After decades of trying to be an unobtrusive team player in Europe or co-steering integration through the Franco-German tandem, Berlin was catapulted into an unwelcome solo leadership role by the euro zone debt crisis that began in 2010.
That extra burden of responsibility, due more to French weakness and British indifference than Teutonic ambition, has weighed heavily on Germans who fear it means others trying to pick their pockets without doing their own fair share.
Keynsian economists excoriate Germany’s export prowess and domestic frugality; southern Europeans resent its prescription of harsh austerity policies; the Americans, British and French deplore its refusal to become more of a military power; and the French lament its reluctance to pay for “more Europe”.

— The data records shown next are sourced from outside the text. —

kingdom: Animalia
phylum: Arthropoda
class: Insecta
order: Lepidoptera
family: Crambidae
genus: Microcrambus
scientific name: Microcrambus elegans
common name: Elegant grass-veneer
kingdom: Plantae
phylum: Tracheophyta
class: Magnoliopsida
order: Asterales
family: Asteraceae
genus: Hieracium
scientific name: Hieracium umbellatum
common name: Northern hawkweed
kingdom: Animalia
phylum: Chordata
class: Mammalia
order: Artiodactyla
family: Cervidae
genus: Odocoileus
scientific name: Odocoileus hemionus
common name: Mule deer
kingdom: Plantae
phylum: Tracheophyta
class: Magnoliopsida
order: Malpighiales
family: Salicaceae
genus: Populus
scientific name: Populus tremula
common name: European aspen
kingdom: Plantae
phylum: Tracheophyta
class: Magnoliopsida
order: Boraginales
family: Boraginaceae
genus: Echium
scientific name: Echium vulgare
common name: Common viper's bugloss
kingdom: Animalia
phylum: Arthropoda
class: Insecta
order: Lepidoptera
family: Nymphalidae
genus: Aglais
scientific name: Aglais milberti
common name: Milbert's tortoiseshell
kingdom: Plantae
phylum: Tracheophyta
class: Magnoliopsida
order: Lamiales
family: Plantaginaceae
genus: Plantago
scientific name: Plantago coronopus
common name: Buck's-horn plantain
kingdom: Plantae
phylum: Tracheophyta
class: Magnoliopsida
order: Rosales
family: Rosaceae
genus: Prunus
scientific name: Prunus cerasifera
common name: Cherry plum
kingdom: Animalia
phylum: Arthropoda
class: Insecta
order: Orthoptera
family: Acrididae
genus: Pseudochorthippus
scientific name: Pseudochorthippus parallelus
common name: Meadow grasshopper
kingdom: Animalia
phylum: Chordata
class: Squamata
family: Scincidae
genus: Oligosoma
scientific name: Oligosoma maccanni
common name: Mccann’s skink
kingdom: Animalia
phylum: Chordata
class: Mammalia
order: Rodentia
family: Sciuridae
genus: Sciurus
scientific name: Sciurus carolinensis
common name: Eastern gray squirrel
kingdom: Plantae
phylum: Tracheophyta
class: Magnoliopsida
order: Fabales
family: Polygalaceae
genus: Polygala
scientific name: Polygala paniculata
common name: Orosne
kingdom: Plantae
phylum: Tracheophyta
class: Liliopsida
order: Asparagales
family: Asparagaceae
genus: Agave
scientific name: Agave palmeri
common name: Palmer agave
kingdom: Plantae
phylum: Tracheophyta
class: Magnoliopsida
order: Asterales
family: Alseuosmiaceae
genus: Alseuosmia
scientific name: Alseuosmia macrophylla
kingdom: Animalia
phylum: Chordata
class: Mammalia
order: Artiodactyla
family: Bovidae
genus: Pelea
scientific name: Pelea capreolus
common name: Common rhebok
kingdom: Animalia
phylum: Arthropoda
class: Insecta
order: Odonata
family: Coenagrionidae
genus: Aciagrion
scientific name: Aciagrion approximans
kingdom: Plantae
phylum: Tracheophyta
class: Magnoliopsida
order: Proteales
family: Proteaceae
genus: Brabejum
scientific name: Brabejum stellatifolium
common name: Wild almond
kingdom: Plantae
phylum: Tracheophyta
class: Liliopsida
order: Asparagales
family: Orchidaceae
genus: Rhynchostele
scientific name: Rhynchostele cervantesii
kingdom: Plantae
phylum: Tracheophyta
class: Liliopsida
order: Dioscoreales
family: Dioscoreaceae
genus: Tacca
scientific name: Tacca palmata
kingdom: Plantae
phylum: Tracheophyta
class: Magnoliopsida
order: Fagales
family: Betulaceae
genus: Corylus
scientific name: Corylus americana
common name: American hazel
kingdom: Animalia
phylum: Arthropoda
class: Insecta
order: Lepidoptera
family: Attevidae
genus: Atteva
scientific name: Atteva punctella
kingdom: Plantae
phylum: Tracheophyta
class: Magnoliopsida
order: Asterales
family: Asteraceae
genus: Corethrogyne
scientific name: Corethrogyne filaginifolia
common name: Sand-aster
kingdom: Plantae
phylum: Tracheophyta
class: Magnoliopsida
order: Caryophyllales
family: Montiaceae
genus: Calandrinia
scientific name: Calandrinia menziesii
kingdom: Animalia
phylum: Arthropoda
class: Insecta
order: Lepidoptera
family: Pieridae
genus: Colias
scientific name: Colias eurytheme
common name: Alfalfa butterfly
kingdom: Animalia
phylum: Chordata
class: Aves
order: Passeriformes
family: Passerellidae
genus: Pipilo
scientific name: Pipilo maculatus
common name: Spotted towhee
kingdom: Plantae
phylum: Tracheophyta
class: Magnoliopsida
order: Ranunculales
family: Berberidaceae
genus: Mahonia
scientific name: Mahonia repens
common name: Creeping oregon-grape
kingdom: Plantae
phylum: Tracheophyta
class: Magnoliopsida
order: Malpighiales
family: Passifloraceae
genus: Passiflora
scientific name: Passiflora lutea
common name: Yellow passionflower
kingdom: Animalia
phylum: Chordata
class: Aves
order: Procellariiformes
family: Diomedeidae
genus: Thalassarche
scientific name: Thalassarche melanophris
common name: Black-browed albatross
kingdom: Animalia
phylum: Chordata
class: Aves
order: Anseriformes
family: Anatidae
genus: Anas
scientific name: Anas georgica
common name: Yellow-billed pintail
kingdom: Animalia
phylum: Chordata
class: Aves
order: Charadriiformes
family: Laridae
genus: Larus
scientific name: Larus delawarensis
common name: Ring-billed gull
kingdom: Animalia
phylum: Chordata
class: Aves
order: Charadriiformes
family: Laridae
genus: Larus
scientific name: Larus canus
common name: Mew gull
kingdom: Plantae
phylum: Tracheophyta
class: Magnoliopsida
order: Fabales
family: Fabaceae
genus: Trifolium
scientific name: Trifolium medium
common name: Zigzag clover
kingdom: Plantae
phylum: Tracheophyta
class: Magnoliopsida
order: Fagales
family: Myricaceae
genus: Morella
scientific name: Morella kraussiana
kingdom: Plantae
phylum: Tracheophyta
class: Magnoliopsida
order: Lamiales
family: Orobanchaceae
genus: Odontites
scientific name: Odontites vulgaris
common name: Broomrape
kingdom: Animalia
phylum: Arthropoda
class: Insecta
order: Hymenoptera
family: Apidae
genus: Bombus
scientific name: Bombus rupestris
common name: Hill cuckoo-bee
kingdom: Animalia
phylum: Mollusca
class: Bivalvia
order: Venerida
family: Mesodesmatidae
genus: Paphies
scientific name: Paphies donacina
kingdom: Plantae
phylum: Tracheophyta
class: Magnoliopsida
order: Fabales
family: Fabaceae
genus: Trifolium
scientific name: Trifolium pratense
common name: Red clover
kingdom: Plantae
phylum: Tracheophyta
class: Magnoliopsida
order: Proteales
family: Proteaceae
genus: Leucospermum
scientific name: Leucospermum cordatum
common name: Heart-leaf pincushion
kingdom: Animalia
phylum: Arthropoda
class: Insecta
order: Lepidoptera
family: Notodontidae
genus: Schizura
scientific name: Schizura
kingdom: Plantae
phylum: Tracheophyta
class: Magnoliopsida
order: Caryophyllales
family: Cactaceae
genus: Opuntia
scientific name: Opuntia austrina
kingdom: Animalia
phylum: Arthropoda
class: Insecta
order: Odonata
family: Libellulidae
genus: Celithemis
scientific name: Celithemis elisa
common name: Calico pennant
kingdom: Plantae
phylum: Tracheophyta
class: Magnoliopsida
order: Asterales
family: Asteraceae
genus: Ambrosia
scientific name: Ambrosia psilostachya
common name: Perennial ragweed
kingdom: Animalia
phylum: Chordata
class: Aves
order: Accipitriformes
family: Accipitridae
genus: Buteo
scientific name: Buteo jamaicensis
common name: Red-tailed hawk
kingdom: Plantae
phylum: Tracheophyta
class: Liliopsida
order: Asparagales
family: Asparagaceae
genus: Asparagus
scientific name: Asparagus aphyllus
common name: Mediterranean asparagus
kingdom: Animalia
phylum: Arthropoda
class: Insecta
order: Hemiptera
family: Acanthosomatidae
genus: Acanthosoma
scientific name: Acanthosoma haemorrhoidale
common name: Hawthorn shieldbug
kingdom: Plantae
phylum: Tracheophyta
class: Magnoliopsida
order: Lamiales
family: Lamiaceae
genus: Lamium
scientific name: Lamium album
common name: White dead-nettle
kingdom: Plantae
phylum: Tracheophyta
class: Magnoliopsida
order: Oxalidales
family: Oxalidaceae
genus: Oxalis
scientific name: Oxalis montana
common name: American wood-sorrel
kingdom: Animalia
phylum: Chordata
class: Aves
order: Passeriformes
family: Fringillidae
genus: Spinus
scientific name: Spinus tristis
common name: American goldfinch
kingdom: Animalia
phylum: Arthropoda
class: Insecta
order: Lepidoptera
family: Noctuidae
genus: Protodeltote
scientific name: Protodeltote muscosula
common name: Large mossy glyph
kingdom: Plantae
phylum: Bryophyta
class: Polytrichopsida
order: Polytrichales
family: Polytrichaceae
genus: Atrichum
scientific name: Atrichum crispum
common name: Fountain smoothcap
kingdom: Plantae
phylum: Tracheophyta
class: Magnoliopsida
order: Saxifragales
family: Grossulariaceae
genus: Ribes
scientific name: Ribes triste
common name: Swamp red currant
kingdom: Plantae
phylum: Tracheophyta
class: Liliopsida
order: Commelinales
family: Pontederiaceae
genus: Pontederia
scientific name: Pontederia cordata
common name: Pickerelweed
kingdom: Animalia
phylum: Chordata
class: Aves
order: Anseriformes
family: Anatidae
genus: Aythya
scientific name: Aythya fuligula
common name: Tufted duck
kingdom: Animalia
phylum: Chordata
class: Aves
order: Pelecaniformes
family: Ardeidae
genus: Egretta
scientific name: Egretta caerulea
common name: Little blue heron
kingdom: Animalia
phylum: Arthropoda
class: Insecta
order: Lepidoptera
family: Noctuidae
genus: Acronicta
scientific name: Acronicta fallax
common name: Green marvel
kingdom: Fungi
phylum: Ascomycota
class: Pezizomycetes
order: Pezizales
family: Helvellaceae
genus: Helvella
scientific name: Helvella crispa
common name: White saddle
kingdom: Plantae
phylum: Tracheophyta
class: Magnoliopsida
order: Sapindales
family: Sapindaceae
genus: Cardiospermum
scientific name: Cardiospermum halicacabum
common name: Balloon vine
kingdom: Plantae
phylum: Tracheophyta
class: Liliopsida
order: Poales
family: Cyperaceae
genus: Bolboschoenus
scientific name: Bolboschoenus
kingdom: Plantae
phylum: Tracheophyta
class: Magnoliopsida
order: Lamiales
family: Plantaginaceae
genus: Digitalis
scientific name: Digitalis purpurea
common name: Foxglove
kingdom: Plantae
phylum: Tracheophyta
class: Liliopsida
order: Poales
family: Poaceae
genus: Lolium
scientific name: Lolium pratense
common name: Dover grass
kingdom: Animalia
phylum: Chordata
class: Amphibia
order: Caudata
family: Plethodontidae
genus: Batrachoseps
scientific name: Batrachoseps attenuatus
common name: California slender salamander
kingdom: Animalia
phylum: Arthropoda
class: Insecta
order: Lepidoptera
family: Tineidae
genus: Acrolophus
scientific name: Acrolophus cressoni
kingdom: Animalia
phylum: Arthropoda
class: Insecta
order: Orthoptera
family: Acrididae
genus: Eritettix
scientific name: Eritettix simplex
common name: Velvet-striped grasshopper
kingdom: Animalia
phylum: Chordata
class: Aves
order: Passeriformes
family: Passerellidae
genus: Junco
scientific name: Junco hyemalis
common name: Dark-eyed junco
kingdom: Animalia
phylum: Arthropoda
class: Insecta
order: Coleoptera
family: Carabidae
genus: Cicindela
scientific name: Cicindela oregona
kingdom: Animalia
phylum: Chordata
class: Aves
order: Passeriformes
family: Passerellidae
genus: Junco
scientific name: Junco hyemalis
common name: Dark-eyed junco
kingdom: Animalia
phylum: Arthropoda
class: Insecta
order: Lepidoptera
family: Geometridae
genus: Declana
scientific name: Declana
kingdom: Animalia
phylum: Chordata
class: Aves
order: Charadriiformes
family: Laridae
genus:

The firestorm of criticism that has rained down on Berlin since the Greek debt deal has triggered a mixture of self-righteous defiance, soul-searching and a quest for new solutions among the German establishment.
Unsurprisingly, the debate is mostly focused on how to ensure better respect for agreed fiscal rules and economic policies rather than how to rebalance current accounts or share wealth or risk between richer and poorer areas of the euro area.
Germans may consider the EU, in the words of ex-chancellor Helmut Kohl, a community of destiny (“Schicksalsgemeinschaft”), but most don’t want it to become a community of liability (“Haftungsgemeinschaft”).
The government’s council of independent economic advisers, in a weighty 58-page special report last week, proposed an orderly insolvency mechanism for states in the euro zone leading to an exit from the currency area “as a last resort”.
The panel also called for adding new padlocks to the EU treaty’s “no bailout” clause to exclude any transfer of liability from one member state to another, and ruled out any joint euro zone budget or common unemployment insurance benefit.
“In a currency union, the basic rules must be adhered to and for this reason the exit of a member state should not be taboo, for otherwise partners are susceptible to blackmail,” council member Lars Feld told reporters.
There is, however, more creative thinking afoot, even in such bastions of orthodoxy as the German Finance Ministry.
Schaeuble, a lifelong European integrationist uneasy at being fingered as the man who tried to force Greece out, let it be known via the magazine Der Spiegel that he could imagine a finance minister for the euro zone under European parliamentary supervision and with his own budget.
Those ideas are olive branches to France which wants a stronger economic government for the 19-nation currency area, a euro zone parliament and a fiscal shock-absorber to support countries that hit on hard times.
Schaeuble’s ministry denied a report in the conservative Frankfurter Allgemeine Zeitung that he had proposed stripping the European Commission of key powers to regulate competition and the EU single market.
His concern is to put a body less susceptible to political influence than the Commission in charge of applying the bloc’s budget rules - a swipe at Commission President Jean-Claude Juncker and his Economics Commissioner Pierre Moscovici, seen as too soft on Greece and on France.
German officials are open to the idea of a specific parliament for the euro zone to make decisions more democratic - either a sub-set of the existing European Parliament or a hybrid of the EU legislature and members of national parliaments.
Typically for her cautious leadership style, Merkel is observing and possibly encouraging this debate to ease pressure from the Greece crisis, without showing her own preferences yet.
That may come in October when EU leaders discuss a report by Juncker and the heads of other EU institutions for strengthening the governance of the euro zone.